If you wish to transfer audio as well as video to your display, there's an extra step or two of setup There is a software driver you need to download and add to the provided USB thumbdrive, that has the standard driver. This is the only extra hassle I encountered, and a minor one at that. You will find a stereo mini audio out jack on the back of the LiteShow III device.
LiteShow III Documentation
Whether you refer to this InFocus network adapter as the LiteShow III, or LiteShow 3, the documentation is really good. There are a whole bunch of functions we didn't get to test, but I was truly impressed that in almost all of those seemed very well documented, and easy to understand.

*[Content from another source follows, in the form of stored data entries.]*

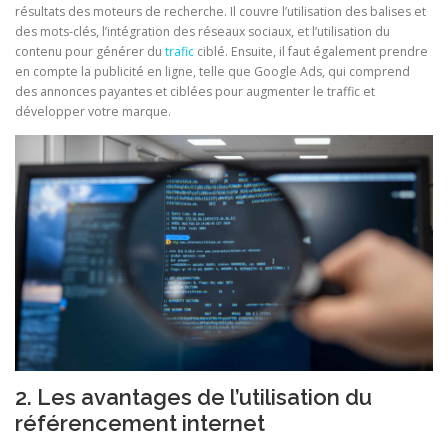
résultats des moteurs de recherche. Il couvre l’utilisation des balises et
des mots-clés, l’intégration des réseaux sociaux, et l’utilisation du
contenu pour générer du
trafic
ciblé. Ensuite, il faut également prendre
en compte la publicité en ligne, telle que Google Ads, qui comprend
des annonces payantes et ciblées pour augmenter le traffic et
développer votre marque.
2. Les avantages de l’utilisation du
référencement internet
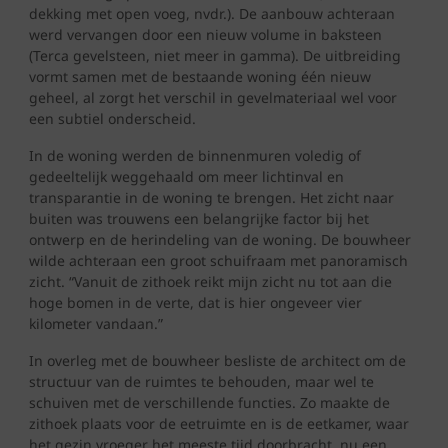
dekking met open voeg, nvdr.). De aanbouw achteraan
werd vervangen door een nieuw volume in baksteen
(Terca gevelsteen, niet meer in gamma). De uitbreiding
vormt samen met de bestaande woning één nieuw
geheel, al zorgt het verschil in gevelmateriaal wel voor
een subtiel onderscheid.
In de woning werden de binnenmuren voledig of
gedeeltelijk weggehaald om meer lichtinval en
transparantie in de woning te brengen. Het zicht naar
buiten was trouwens een belangrijke factor bij het
ontwerp en de herindeling van de woning. De bouwheer
wilde achteraan een groot schuifraam met panoramisch
zicht. “Vanuit de zithoek reikt mijn zicht nu tot aan die
hoge bomen in de verte, dat is hier ongeveer vier
kilometer vandaan.”
In overleg met de bouwheer besliste de architect om de
structuur van de ruimtes te behouden, maar wel te
schuiven met de verschillende functies. Zo maakte de
zithoek plaats voor de eetruimte en is de eetkamer, waar
het gezin vroeger het meeste tijd doorbracht, nu een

Auto Wifi Detect and Connection Profiles
Wifi detect - not a surprise, but like your laptop, look and it will tell you what wireless networks are available, so you can select the right one. If you are typically working with only one display (such as a projector in a board room or classroom), you can set up a profile of how you want them to work (resolution, etc.).You can save multiple connection profiles as well, if you typically work with several different, but known display devices.
Resize or Not: LiteShow III Sources
My two laptops support 1440x900 and 1280x800 as their respective native modes. Since the LiteShow III is primarily an XGA device, you can let the LiteShow tell your computer to switch to XGA so what is on your display (via LiteShow) is exactly the same as your computer screen.
Or, since that rearranges my desktop, etc. I prefer not to. No problem, you choices are: a) automatically match the computer display to the LiteShow, b) keep your computer in native resolution, or c) have the LiteShow ask you each time.
Custom Start Up Screen
Just as many projectors allow you to put in a custom start up screen (or one that shows when there's no source), so does the InFocus LiteShow 3. Great for your company logo, or a timely announcement (Welcome to the Infocomm Show) , or whatever floats your boat.